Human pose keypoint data
──────
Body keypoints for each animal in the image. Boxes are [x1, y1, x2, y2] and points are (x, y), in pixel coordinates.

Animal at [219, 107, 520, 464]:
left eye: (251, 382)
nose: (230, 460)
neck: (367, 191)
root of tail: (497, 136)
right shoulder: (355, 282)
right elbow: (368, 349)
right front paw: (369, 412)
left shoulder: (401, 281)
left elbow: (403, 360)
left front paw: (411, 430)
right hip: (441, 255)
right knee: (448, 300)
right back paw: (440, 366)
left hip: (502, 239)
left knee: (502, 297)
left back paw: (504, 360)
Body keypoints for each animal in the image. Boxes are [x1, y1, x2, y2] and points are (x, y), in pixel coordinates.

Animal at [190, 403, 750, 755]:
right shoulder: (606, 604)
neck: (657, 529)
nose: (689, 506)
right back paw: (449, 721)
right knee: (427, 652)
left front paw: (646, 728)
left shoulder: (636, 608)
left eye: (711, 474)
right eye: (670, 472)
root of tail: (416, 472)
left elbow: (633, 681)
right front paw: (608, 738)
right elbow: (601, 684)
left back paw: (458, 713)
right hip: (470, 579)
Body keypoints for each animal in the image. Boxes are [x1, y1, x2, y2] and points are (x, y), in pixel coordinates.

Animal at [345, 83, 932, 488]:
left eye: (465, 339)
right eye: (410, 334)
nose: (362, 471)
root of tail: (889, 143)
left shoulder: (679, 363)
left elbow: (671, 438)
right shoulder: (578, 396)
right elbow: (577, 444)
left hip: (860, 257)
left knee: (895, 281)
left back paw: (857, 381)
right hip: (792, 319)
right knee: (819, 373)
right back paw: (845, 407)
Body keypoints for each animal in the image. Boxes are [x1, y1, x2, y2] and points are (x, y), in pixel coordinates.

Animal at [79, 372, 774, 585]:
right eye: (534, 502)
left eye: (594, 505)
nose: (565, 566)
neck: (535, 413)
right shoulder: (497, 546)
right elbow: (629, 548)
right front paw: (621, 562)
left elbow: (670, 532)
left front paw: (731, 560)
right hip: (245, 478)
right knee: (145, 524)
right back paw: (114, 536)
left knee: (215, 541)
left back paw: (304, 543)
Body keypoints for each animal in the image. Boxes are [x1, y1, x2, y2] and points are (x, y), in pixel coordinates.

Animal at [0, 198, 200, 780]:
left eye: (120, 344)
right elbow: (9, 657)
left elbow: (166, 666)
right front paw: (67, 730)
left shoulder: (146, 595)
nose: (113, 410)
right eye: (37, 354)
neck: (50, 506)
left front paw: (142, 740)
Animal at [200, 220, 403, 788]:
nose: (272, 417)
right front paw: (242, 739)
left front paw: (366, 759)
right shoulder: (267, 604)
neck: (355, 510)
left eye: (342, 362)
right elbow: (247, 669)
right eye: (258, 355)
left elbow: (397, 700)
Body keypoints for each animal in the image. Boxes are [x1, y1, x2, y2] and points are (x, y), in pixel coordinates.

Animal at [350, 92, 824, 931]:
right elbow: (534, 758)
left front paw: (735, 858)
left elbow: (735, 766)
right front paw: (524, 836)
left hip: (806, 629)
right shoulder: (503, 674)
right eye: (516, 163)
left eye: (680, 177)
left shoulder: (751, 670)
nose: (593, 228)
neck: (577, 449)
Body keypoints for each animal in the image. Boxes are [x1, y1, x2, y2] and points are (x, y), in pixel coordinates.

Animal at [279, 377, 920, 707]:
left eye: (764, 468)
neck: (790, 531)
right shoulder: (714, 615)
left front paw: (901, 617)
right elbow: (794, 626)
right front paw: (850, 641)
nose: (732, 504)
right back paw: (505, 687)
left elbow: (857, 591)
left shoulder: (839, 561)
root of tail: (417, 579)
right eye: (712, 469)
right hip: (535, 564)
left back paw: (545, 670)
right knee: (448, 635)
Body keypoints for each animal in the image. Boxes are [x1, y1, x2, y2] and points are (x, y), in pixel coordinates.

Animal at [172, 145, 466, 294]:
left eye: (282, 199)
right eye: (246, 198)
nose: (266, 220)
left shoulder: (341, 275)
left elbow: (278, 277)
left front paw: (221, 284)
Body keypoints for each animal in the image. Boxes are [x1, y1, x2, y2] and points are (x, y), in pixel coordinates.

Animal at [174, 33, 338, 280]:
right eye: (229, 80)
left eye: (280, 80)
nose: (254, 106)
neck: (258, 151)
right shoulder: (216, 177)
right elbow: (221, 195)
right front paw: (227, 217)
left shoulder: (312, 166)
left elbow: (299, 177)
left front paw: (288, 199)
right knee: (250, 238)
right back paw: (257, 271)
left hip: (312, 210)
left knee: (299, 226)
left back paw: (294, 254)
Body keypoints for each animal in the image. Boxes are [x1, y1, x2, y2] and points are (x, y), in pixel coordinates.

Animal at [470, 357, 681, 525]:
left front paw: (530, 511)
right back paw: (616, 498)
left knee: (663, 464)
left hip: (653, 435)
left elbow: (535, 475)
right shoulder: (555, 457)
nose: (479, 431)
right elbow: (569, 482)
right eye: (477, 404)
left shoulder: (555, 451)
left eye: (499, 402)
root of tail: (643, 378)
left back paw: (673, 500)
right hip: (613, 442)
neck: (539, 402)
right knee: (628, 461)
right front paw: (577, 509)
──────
Required action: All lines from the start of the entries through the line where "root of tail: (416, 472)" sits should be duplicated exactly, with nothing else in the output.

Result of the task:
Body keypoints for each animal in the image. Boxes are [x1, y1, x2, y2] and points are (x, y), in pixel coordinates.

Animal at [219, 107, 520, 464]:
left eye: (251, 382)
nose: (230, 460)
neck: (367, 191)
root of tail: (497, 136)
right shoulder: (355, 282)
right elbow: (368, 349)
right front paw: (369, 412)
left shoulder: (401, 281)
left elbow: (403, 360)
left front paw: (411, 430)
right hip: (441, 255)
right knee: (448, 300)
right back paw: (440, 366)
left hip: (502, 239)
left knee: (502, 297)
left back paw: (504, 360)
Body keypoints for each animal in the image. Boxes are [x1, y1, x2, y2] and points are (x, y), in pixel coordinates.

Animal at [190, 403, 750, 755]:
right shoulder: (606, 604)
neck: (657, 529)
nose: (689, 506)
right back paw: (449, 721)
right knee: (427, 652)
left front paw: (646, 728)
left shoulder: (636, 608)
left eye: (711, 474)
right eye: (670, 472)
root of tail: (416, 472)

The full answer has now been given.